PASSAGE PROVIDED START

Chronic HBV infection can progress to persistent or intermittent liver inflammation, and further to cirrhosis, HCC and end-stage liver disease [1, 2], which is the leading cause of most viral hepatitis related mortality. Therefore, early and reasonable antiviral therapy can significantly reduce the necro-inflammatory activity, and reduce the occurrence of HCC and other related complications [16, 17]).
In recent years, serum ALT levels reflect the severity of liver damage , but ALT levels are not consistently elevated in all patients with chronic HBV-infected. Studies have shown sever liver damage in some patients with CHB with normal ALT levels [18, 19]. Liver biopsy in 28–37% of CHB patients with normal ALT or mildly elevated ALT levels suggests moderate or severe inflammation or significant fibrosis, requiring antiviral therapy [4–6]. In addition, several large cohort studies have reported that patients with CHB with normal ALT levels are risk for developing cirrhosis and HCC [20, 21]. Other studies have shown that 18% of CHB patients with normal ALT levels have significant liver fibrosis [4, 5]. Therefore, normal ALT levels do not rule out the absence of liver damage. Given the fact that early and long-time antiviral therapy can reverse liver fibrosis and cirrhosis, accurate assessment of disease progression is critical.
Although liver biopsy remains the gold standard for evaluating liver fibrosis. However, due to the occurrence of related complications and risk associated with liver biopsy, it’s not appropriate for all patients . Considering the shortcoming of liver biopsy, most noninvasive methods had been developed for the evaluation of liver fibrosis, such as transient elastography (TE), serum markers and LSM. Among these noninvasive methods, APRI and FIB-4 had received high scores in several major guidelines for the management of CHB. However, their diagnostic accuracy remains unclear [1, 23–25].
Both APRI and FIB-4 used routine laboratory tests to predict the severity of liver fibrosis, and were validated in patients with HBV-infected with mild elevated ALT. In this study, we compared the diagnostic performance of two models to predict significant and advanced fibrosis in patients with CHB with normal ALT, mildly and significantly elevated ALT. Based on our data, 65(41.7%) of patients with normal ALT had significant fibrosis. Among patients with mildly elevated ALT, 35(41.2%) had significant fibrosis. Of the patients with significantly elevated ALT, 28(63.6%) had significant fibrosis.

PASSAGE PROVIDED END
RECORD EXTRACTS START

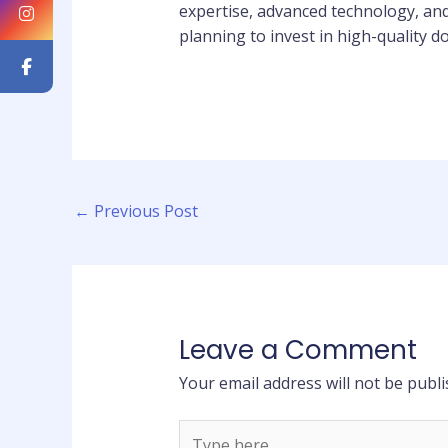
expertise, advanced technology, and
planning to invest in high-quality d
←
Previous Post
Leave a Comment
Your email address will not be publi
Type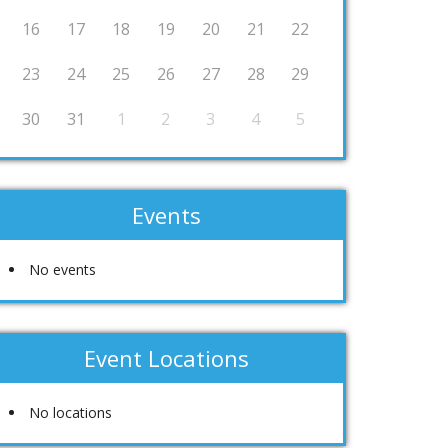
16
17
18
19
20
21
22
23
24
25
26
27
28
29
30
31
1
2
3
4
5
Events
No events
Event Locations
No locations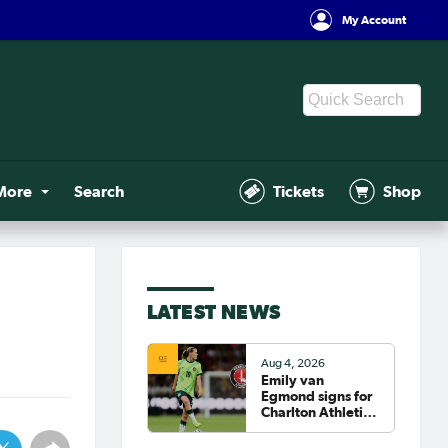
My Account
More
Search
Tickets
Shop
LATEST NEWS
Aug 4, 2026
Emily van
Egmond signs for
Charlton Athletic
in the WSL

RECORD EXTRACTS END

◆ **WORK TASK**:
Please answer these questions from the passage on liver fibrosis in chronic HBV, numbering your answers to match:
1. According to the sentence beginning "Other studies have shown," what percentage of CHB patients with normal ALT levels have significant liver fibrosis?
2. Which two noninvasive methods received high scores in several major guidelines for the management of CHB?
3. In this study, how many patients with significantly elevated ALT had significant fibrosis?

◆ **RESPONSE AREA**:
1. 18%
2. APRI and FIB-4
3. 28 patients (63.6%)